Le temps n’érode pas les sentiments, au contraire
Corrélativement, puisque ces dérives des milieux culturels sont connues de longue date, on se demande pourquoi il a fallu une enquête de Médiacités en 2025 pour les découvrir à Nantes. « On savait que ça sortirait un jour », soupire pourtant un acteur culturel à l’oreille de Médiacités. . La moitié de l’effectif du CREA est là depuis dix à douze ans et n’avait rien signalé. Le comportement de René Martin se serait il aggravé avec l’âge (il a fêté ses 75 ans) ? Non : « ceux qui ont travaillé avec lui ont souvent besoin d’en parler des années après tant les conditions de travail sont difficiles », assure une ex-salariée de la Cité des congrès. Autrement dit, ça ne date pas d’hier. Mais il se peut que les salariées de 2025 soient plus pudiques que celles de la génération de mai 68 et que le regard appuyé qui paraissait simplement importun hier soit intolérable aujourd’hui : les normes sociales évoluent, faudrait pas vieillir…
Plus encore, on s’interroge sur l’aveuglement des responsables municipaux, et en premier lieu de Johanna Rolland. Puisqu’elle exclut toute tolérance en matière sexuelle, il aurait été indiqué de surveiller le terrain à risque qu’était une organisation culturelle. Et pas n’importe laquelle. « Le CREA est un acteur essentiel dans la mise en œuvre de la Folle Jounée », relevait la chambre régionale des comptes. « Son directeur en est le concepteur et parfois l’image même de l’évènement. Son importance est telle que la pérennité de la manifestation est perçue comme liée à la poursuite de ce lien. » C’était en 2013. Vu l’importance du personnage pour une ville qui se voulait culturelle, Nantes Métropole aurait dû veiller à son comportement et à ses achats chez Leroy-Merlin comme à un lait sur le feu.
« Les révélations de Mediacités et de La Lettre du musicien sur la gestion financière et le management du directeur artistique de la Folle journée mettent les collectivités comme les festivals dans l’embarras, particulièrement du côté de la Ville de Nantes », écrit Médiacités. Oui, bien sûr, il aurait fallu y penser plus tôt. Johanna Rolland avait pourtant une informatrice privilégiée dans la place, Joëlle Kerivin, ancienne de la mairie de Nantes nommée à la tête de la SEM La Folle Journée, donc en contact fréquent avec René Martin. Également patronne de l’Espace Simone de Beauvoir, elle était forcément attentive à la cause féminine (mais peut-être pas autant aux « dépenses surprenantes » puisqu’elle a elle-même été condamnée en 2023 pour avoir détourné 615 000 euros des comptes de la SEM).
À présent, chacun s’empresse de montrer sa diligence.
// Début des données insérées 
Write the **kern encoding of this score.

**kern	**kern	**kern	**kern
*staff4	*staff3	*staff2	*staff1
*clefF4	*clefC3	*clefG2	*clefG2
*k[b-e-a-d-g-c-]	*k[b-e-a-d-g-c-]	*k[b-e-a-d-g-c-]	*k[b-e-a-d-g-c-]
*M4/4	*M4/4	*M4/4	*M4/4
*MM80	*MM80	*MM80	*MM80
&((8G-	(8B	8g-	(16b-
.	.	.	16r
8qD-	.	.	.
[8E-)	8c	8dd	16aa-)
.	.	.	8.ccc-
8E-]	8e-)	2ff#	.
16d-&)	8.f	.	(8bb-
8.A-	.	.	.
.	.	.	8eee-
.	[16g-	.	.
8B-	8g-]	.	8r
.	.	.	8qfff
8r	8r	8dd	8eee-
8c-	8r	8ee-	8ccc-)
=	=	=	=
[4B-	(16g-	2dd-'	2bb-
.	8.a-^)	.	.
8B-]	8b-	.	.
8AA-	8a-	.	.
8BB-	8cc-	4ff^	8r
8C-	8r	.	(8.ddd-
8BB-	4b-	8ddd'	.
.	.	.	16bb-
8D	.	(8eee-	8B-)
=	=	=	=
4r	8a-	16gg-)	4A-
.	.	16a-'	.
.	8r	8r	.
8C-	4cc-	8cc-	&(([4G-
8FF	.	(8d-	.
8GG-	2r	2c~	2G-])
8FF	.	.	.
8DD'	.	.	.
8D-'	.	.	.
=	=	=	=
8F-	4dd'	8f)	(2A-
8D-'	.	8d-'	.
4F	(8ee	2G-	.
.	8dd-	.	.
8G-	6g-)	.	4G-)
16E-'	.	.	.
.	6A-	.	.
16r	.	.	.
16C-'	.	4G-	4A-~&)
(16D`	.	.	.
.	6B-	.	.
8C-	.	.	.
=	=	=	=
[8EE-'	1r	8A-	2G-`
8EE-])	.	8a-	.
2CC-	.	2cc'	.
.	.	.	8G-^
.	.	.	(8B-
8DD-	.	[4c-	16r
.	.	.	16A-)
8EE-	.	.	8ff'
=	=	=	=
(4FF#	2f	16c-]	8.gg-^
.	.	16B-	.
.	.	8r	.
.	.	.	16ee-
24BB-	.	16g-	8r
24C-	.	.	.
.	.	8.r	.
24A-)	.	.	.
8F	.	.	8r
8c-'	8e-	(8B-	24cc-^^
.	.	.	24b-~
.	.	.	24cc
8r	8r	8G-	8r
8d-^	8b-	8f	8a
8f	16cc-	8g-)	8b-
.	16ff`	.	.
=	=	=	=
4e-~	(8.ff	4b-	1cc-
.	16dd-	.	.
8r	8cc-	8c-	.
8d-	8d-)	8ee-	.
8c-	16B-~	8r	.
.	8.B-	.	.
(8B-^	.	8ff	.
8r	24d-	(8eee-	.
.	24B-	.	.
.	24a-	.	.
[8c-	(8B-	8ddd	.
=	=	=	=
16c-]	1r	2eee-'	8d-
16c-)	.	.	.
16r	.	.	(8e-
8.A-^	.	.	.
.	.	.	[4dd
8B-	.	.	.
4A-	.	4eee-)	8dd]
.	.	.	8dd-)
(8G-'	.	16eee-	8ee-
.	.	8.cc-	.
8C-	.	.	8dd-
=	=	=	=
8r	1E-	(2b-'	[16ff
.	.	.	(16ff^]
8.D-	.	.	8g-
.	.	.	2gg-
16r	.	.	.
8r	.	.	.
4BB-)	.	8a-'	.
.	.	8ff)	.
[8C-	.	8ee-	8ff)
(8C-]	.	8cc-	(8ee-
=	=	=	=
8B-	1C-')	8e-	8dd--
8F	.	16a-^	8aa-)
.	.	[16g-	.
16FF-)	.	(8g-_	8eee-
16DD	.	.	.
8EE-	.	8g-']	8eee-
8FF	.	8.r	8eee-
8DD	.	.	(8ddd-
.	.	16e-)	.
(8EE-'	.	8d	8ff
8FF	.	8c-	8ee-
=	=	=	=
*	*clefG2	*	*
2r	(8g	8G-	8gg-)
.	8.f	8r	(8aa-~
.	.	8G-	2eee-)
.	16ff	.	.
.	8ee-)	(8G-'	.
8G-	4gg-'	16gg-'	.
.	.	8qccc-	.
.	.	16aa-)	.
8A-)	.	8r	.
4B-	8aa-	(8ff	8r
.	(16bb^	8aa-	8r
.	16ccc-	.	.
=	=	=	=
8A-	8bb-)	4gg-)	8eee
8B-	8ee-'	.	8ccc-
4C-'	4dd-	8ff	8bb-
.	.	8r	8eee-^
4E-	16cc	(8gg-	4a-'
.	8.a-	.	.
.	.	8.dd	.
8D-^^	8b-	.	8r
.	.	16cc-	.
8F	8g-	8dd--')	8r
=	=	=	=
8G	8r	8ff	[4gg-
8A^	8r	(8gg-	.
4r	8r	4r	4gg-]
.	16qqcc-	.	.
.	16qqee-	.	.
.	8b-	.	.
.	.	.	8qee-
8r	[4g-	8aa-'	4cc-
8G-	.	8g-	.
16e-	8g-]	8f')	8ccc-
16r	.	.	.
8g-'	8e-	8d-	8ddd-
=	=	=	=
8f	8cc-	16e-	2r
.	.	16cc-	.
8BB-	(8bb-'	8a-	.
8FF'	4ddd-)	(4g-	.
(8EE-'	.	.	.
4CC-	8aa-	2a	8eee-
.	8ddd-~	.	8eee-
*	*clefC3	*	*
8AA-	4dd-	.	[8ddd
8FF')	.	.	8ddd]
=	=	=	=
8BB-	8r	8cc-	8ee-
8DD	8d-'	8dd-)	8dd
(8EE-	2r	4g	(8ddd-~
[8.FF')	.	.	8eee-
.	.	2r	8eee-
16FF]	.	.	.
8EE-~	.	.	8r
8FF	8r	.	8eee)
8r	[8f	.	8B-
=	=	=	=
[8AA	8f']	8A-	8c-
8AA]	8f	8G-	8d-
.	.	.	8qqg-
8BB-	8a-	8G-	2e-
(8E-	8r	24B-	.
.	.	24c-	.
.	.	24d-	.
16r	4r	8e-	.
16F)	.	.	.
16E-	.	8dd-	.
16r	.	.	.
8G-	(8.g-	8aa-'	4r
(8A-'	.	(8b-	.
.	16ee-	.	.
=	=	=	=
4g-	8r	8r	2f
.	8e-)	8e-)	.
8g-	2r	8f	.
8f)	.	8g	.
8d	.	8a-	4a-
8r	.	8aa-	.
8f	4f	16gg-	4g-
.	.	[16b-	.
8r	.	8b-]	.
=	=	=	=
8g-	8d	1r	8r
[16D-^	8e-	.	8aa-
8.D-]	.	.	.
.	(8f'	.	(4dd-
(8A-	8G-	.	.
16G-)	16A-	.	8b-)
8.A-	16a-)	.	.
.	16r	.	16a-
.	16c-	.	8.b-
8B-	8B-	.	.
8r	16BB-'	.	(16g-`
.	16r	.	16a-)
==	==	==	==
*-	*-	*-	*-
L’adjoint à la culture de la Ville de Nantes, assure avoir demandé l’audit qui vient d’être mené auprès du personnel du CREA, ce que Médiacités dément clairement. Le CREA a été mis en demeure de virer son fondateur, qui a démissionné. Après avoir montré si ostensiblement sa fermeté envers un amateur de sites porno, Johanna Rolland va devoir éplucher de près le comportement de son entourage actuel et futur (on pense à ses colistiers aux municipales). Une main sur une épaule, un clic sur Pornhub… : un geste déplacé est si vite arrivé ! Il serait dommage que sa vertu lui revienne en boomerang.